Bosnian legislation says that someone held in custody or under restrictions such as house arrest during court proceedings has the right to compensation if they are acquitted.
Pavlovic represented former Bosnian Serb police officer Zoran Tomic when he sued the state because he was kept in custody for four years while he was prosecuted for alleged involvement in the 1995 Srebrenica genocide.
Tomic was acquitted, won his compensation case and was awarded more than 51,000 euros.
The conviction rate at the Bosnian state court experienced a continuous downward trend between 2014 and 2018, according to reports issued by the OSCE Mission in Bosnia and Herzegovina.
In 2018, six out of eight completed cases ended in acquittal. In a report in June the next year, the OSCE said that “such a high number of acquittals at the Court of Bosnia and Herzegovina raises questions as to whether there are systemic shortcomings in the processing of war crimes at the Bosnian Prosecution”.
From the findings of its case monitoring programme, the OSCE claimed that the shortcomings could be attributed to failures by prosecutors to submit sufficient evidence, poor trial strategy, inadequate case management or ineffective presentation of evidence.
‘All I had is gone’
In August 2017, former Bosnian Serb soldier Aleksandar Cvetkovic, who was also cleared of involvement in the Srebrenica genocide, was awarded 255,000 Bosnian marks (around 130,000 euros) in compensation for the time he spent in custody.
But Cvetkovic said that the amount was “just numbers and nothing else”.
“This state, whatever you want to call it, has destroyed my life. I got divorced, my children are gone, my mother became ill, as I did,” he explained.
“I think it is nonsense, stupidity, to think that something can be compensated for with money. Some experts will weight up someone’s mental anguish or suffering, as if we were at a market,” Cvetkovic said.
Cvetkovic was arrested in Israel in August 2010 at the request of Bosnia and Herzegovina. After a three-year legal process, he was extradited in August 2013.
He said he spent more than 1,600 days in custody, including 34 months in detention in Israel prior to his extradition, and he blames the prosecution for what happened.
“I had a job in Israel, I was about to get a loan to buy an apartment and open my company. I have nothing left. All I had in Israel is gone,” he said.
Milos Stevanovic, a lawyer who represented Cvetkovic in his claim for compensation for the mental anguish he suffered, said that indictments fail because of the way they are prepared by prosecutors, how the evidence is dealt with, and how intensively the prosecutors work on their cases.
“I am afraid that previously there have been many cases that were used to show international partners that they were doing something and charging people, but those indictments did not have a good-quality legal grounding,” said Stevanovic.
“In some situations, indictments are well supported by facts, but in legal terms they are very poorly written and judges only look at what goes in favour of the defendants. Such is the law and such is the constitution,” he added.
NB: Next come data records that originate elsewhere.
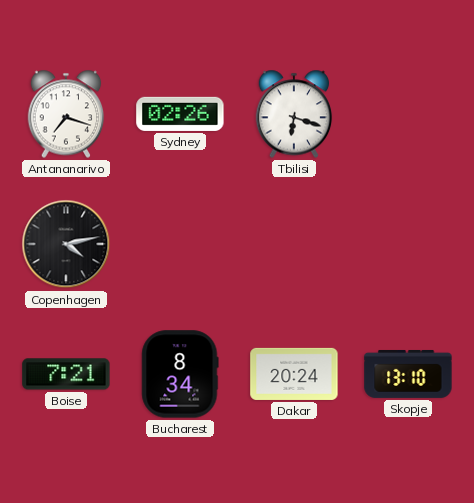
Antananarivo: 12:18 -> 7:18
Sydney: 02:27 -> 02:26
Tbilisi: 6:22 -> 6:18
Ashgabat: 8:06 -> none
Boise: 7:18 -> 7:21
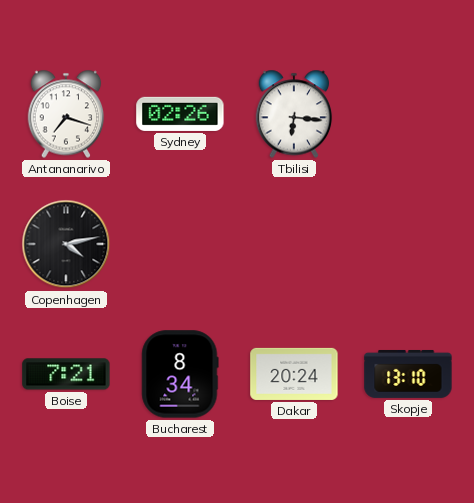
Tbilisi: 6:18 -> 6:16
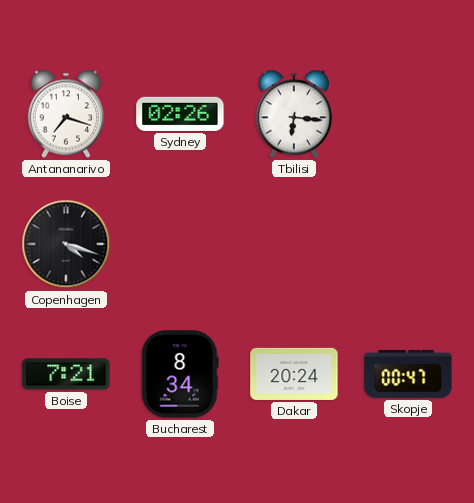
Copenhagen: 4:13 -> 4:18
Skopje: 13:10 -> 00:47
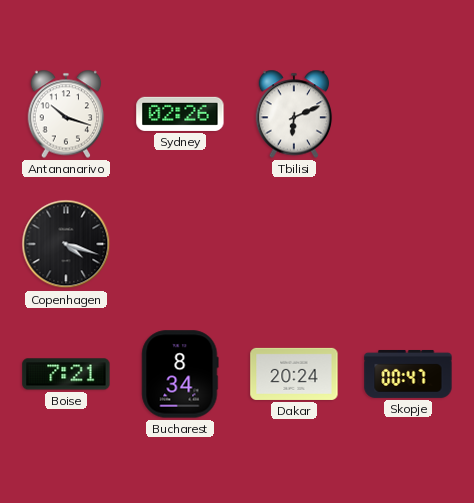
Antananarivo: 7:18 -> 10:18
Tbilisi: 6:16 -> 6:11
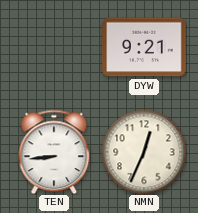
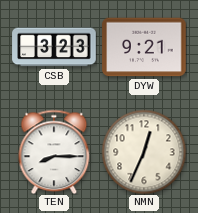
CSB: none -> 3:23
TEN: 8:44 -> 8:15
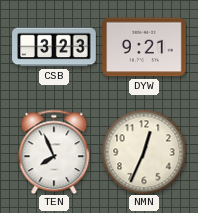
TEN: 8:15 -> 7:56
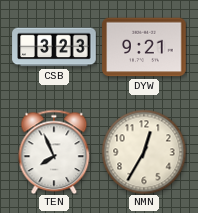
NMN: 12:34 -> 12:35
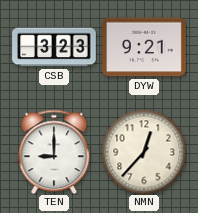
TEN: 7:56 -> 9:00
NMN: 12:35 -> 12:37
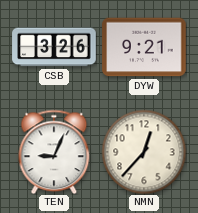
CSB: 3:23 -> 3:26
TEN: 9:00 -> 9:04
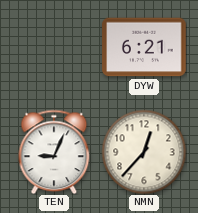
CSB: 3:26 -> none
DYW: 9:21 -> 6:21
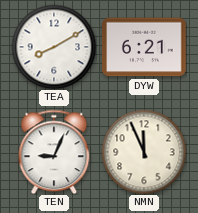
TEA: none -> 8:10
NMN: 12:37 -> 11:56
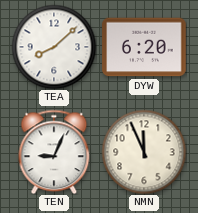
TEA: 8:10 -> 8:08
DYW: 6:21 -> 6:20
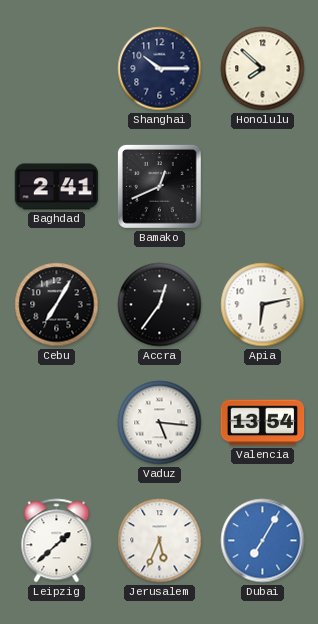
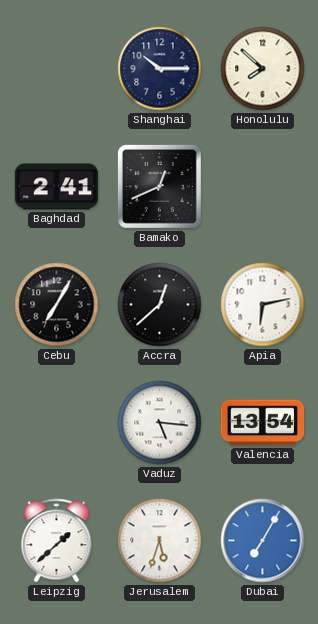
Accra: 12:36 -> 12:38
Jerusalem: 5:34 -> 5:33
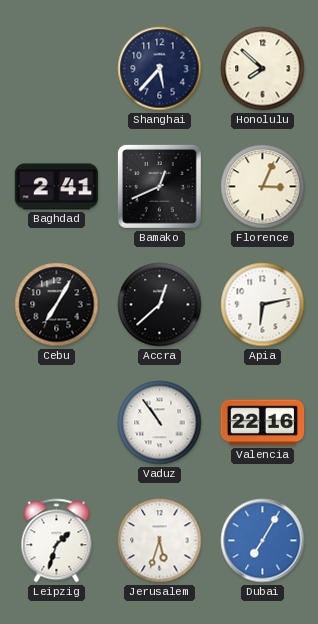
Shanghai: 10:15 -> 5:37
Florence: none -> 3:04
Vaduz: 5:16 -> 10:54
Valencia: 13:54 -> 22:16
Leipzig: 1:38 -> 1:33
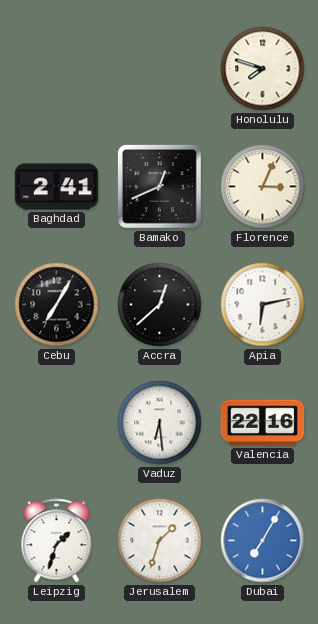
Shanghai: 5:37 -> none
Honolulu: 7:52 -> 7:48
Vaduz: 10:54 -> 6:29
Jerusalem: 5:33 -> 1:33
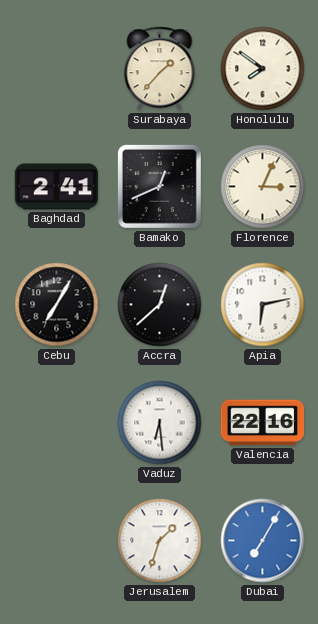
Surabaya: none -> 1:37
Honolulu: 7:48 -> 7:51
Leipzig: 1:33 -> none
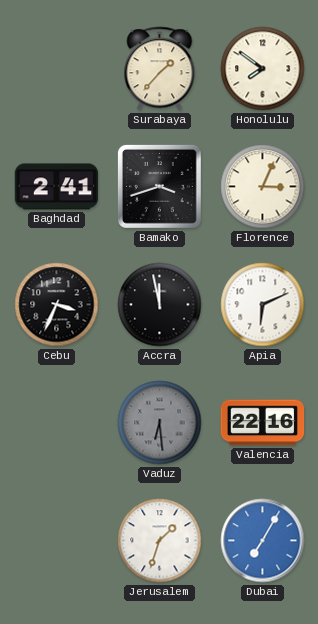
Bamako: 12:41 -> 3:42
Cebu: 7:05 -> 3:34
Accra: 12:38 -> 11:58
Apia: 6:13 -> 6:11
Vaduz dial: white -> grey
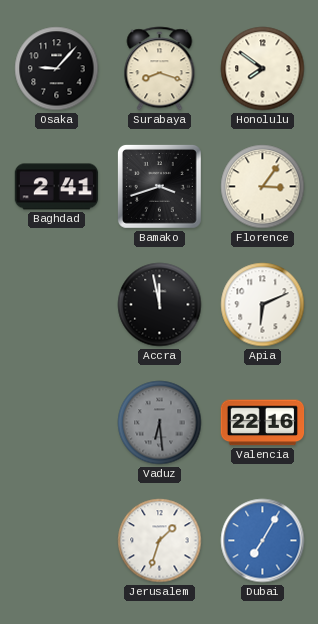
Osaka: none -> 9:07
Surabaya: 1:37 -> 8:18
Florence: 3:04 -> 3:06
Cebu: 3:34 -> none
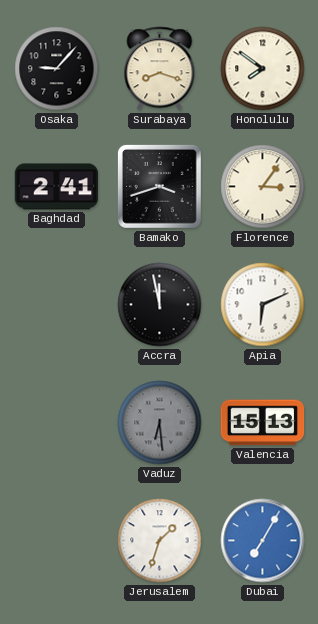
Valencia: 22:16 -> 15:13
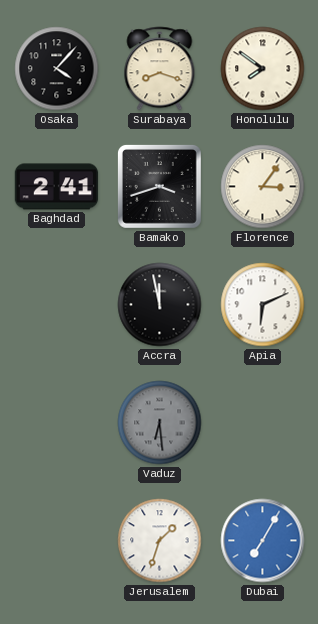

Lawyer Dusan Dusko Tomic claimed that the prosecution has been “acting irresponsibly” when issuing some of its indictments.
He cited the case of a man called Raca Simic, who he said was paid 56,000 Bosnian marks (over 28,000 euros) after he was acquitted of killing 11 people during the war. Tomic said that during the process, Simic spent four years in detention before his acquittal.
“Simic died two years ago. He died without ever having recovered from the trial,” Tomic said. “I have no doubt that [his time in detention] was the cause of his premature death.”